Chapter 13: The Burren
(Sydney)
It was like driving on the moon. The landscape was barren, volcanic, grey, sterile. We were the only car on the highway, as we drove towards Gleninagh. We stopped at the castle like good tourists, walked around the crumbled base and felt the salt spray from the ocean two hundred feet below us. Or should I be thinking in meters now?
Irina's idea of protection is a cheap flat in a remote fishing village on the coast. I dress in bulky sweaters and loose pants that hide my form as I try to learn Gaelic phrases, to blend in at the market, where I buy fresh fish and bread to feed us. Sark has a job unloading the fishing boats when they come in from week-long trips, exhausted and low in the water, weighed down by the North Atlantic salmon and cod. He helps refueling, too, and getting the boats ready to go out again.
There is a hierarchy here, like everywhere else, and it has nothing to do with the petty government officials that are paid to confer over strong beer in the pubs on their lunch breaks. Sark kowtows to the man who really runs things, one Seamus O'Neil who is rather indebted to Irina, and I try to fit in with the women holding babies on their laps and scolding errant children. I've heard them talking about us, about me, the barren woman with the American accent.
(Sark)
This is an ironic punishment. Send me back to where you found me, Irina. Make me blend in, in the once place I never fit. My hands and my clothes smell like fish, no matter how many times Sydney puts them through the washer. This is what I escaped from, so many years ago. And here I am again, trying not to lose myself, trying not to lose her, most of all.

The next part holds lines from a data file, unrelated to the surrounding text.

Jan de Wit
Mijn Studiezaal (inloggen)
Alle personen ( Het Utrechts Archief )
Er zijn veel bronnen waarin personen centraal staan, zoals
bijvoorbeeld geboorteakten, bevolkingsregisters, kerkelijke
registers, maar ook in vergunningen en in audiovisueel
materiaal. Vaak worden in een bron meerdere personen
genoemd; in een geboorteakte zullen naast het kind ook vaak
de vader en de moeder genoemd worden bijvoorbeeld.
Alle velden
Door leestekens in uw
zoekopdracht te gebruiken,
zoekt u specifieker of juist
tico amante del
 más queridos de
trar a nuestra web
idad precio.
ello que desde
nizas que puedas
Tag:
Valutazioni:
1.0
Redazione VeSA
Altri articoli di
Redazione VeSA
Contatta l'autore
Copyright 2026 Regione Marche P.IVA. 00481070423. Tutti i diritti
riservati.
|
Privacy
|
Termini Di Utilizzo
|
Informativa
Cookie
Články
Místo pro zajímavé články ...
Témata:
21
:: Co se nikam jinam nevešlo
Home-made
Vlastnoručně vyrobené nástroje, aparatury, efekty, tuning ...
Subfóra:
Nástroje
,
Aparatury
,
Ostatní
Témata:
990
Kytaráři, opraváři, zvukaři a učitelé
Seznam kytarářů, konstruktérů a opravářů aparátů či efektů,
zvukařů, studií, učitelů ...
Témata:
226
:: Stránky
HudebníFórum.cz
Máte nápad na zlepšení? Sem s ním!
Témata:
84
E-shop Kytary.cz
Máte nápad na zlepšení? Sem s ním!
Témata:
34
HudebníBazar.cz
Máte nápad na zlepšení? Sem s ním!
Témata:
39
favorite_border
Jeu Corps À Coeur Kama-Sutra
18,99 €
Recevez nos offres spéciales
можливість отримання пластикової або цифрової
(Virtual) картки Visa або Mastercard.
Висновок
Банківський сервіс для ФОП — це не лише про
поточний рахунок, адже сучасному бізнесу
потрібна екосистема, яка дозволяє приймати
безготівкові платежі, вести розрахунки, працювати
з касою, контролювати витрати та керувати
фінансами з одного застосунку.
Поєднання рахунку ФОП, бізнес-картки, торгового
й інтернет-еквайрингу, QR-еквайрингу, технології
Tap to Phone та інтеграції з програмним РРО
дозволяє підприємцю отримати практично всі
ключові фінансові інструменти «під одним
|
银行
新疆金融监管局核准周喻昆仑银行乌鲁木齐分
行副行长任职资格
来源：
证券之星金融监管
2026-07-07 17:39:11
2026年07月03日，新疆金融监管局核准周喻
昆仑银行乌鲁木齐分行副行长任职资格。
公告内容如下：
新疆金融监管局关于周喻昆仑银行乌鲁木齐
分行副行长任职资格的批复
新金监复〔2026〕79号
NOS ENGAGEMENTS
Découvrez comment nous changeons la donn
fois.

I see her strained face when no one else is looking. She is horrified by the sexual politics here. Babies and babies and more crying babies. The men drink to forget, bed women to forget the ones they have at home. Pregnant again every spring, changing diapers again in the fall.
But there has been no trouble. No trouble at all.
(Sydney)
He hates this. So do I, but it's nothing personal. He hates this place with far too much familiarity. I peel potatoes at the kitchen sink, no garbage disposal of course, while he grills cod on our tiny balcony. Lemon juice and tarragon for flavor, baked potatoes as a side, and a pint of Guinness to smooth it all over. This is not what I envisioned for our glamorous life on the run. But it's safe. So far.
He makes me put on my nice skirt and drags me out onto the streets in the dark, to the edge, the crashing ocean lit by moonlight.
"Sydney, I don't ever want to lose you."
"Why would you? You won't lose me."
"I barely have you. I want to keep you."
"I'm yours."
"No. You're trapped inside yourself, walled in, and I'm outside waiting for the barrier to come down."
"Like you're any better. You're a glacier, you're ice. Your heart is frozen."
"Sydney, I love you. I love you more every day."
"I—"
The look in his eyes is both expectation and resignation. And pain.
"I wish I could say the same."
"Not tonight. I know it won't be tonight."
Back at the musty flat we tangle in the frayed sheets and use each other to escape. He's still fast asleep when I wake up at four, restless and ragged. I pull on shoes and go running inland, past farmhouses and cows. I can see my breath in the chill air. Another gloomy day awaits.
(Sark)
She's gone when I wake up, alone in the cold, empty flat. I put on water for tea and read yesterday's news at the kitchen table. Saturday: the streets are quiet for awhile. The tea is still steeping when she comes in the door flushed and breathing hard. She showers while I make eggs and toast. The day, like every other, passes slowly. We read the paper, bike for miles along the coast, and drink our pints at the pub while a local band plays near the front. There are people we know: not friends, but they come over to where we're sitting in the corner, greet us as Shannon and Eric, our aliases, and ask how we're doing. We make small talk until they go away.